À fin mars dernier, l’Agence Algérienne de Promotion de l’Investissement (AAPI) a enregistré 21 087 projets d’investissement, pour un montant global de 8 945,8 milliards de dinars, soit près de 67 milliards de dollars, ce qui représente plus de 520 000 emplois à la clé.
Au-delà des chiffres, cette progression traduit une dynamique profonde : un intérêt croissant des investisseurs, en particulier étrangers, et l’émergence de nouvelles stratégies pour mieux structurer et orienter les flux d’investissement.
Cette tendance reflète un regain d’attractivité de l’économie nationale. Grâce à des réformes foncières, à la simplification des procédures et à l’amélioration du climat des affaires, l’Algérie amorce un nouveau cycle économique, avec l’ambition de transformer ce potentiel en projets concrets et réalisations tangibles.
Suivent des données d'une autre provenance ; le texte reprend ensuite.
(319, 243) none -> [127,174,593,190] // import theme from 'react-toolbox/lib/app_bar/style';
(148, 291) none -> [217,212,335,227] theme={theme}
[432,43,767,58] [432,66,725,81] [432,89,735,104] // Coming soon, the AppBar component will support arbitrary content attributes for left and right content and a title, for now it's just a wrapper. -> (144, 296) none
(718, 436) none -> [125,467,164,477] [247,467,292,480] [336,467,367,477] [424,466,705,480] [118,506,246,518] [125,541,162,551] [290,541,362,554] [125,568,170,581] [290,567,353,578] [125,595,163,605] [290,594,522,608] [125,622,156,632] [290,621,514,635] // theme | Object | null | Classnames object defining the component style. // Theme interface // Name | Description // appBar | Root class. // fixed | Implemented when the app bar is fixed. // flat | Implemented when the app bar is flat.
À fin mars, 337 projets impliquant des partenaires internationaux ont été recensés, pour un montant total de 1 385 milliards de dinars (plus de 10 milliards de dollars), générant près de 45 000 emplois directs.
Majoritairement concentrés dans le secteur industriel, ces projets confirment le repositionnement de l’Algérie comme destination crédible pour les capitaux étrangers, notamment dans les segments à forte valeur ajoutée. L’agence a adopté une nouvelle approche pour structurer le flux des investissements et mieux l’orienter vers les priorités nationales.
Cette orientation privilégie les projets à fort impact, notamment en matière de substitution aux importations, d’intégration industrielle et de transfert technologique. Malgré cette dynamique encourageante, certains obstacles subsistent, le premier étant la disponibilité du foncier économique.
Dans les wilayas à forte attractivité telles qu’Alger, Tipaza, Blida ou Boumerdès, l’accès aux terrains reste un frein majeur. Dans certaines régions, l’offre foncière est quasi inexistante.
Pour y remédier, les pouvoirs publics ont entrepris une réorganisation de la gestion du foncier, fondée sur la distinction entre aménagement des zones et attribution des terrains, avec la création d’agences spécialisées.
Cette réforme est essentielle pour rationaliser l’accès au foncier et garantir une allocation conforme aux priorités économiques de l’État.
Parallèlement, l’AAPI s’efforce de rééquilibrer la carte de l’investissement, en orientant les projets vers des wilayas disposant de réserves foncières, comme Oran, Mostaganem, Ouargla ou Tamanrasset.
Outre le foncier, d’autres contraintes persistent, notamment le financement et les procédures administratives. Les investisseurs signalent les délais de traitement des crédits, leur coût et la complexité des autorisations.
Dans ce contexte, la mise en place prochaine du guichet unique de l’investissement est perçue comme un tournant, en centralisant les procédures et en réduisant les délais.
Les 21 087 projets enregistrés à fin mars ne se résument pas à des statistiques : ils illustrent une mutation progressive du modèle économique national, où l’investissement, et particulièrement l’investissement international, est appelé à jouer un rôle moteur.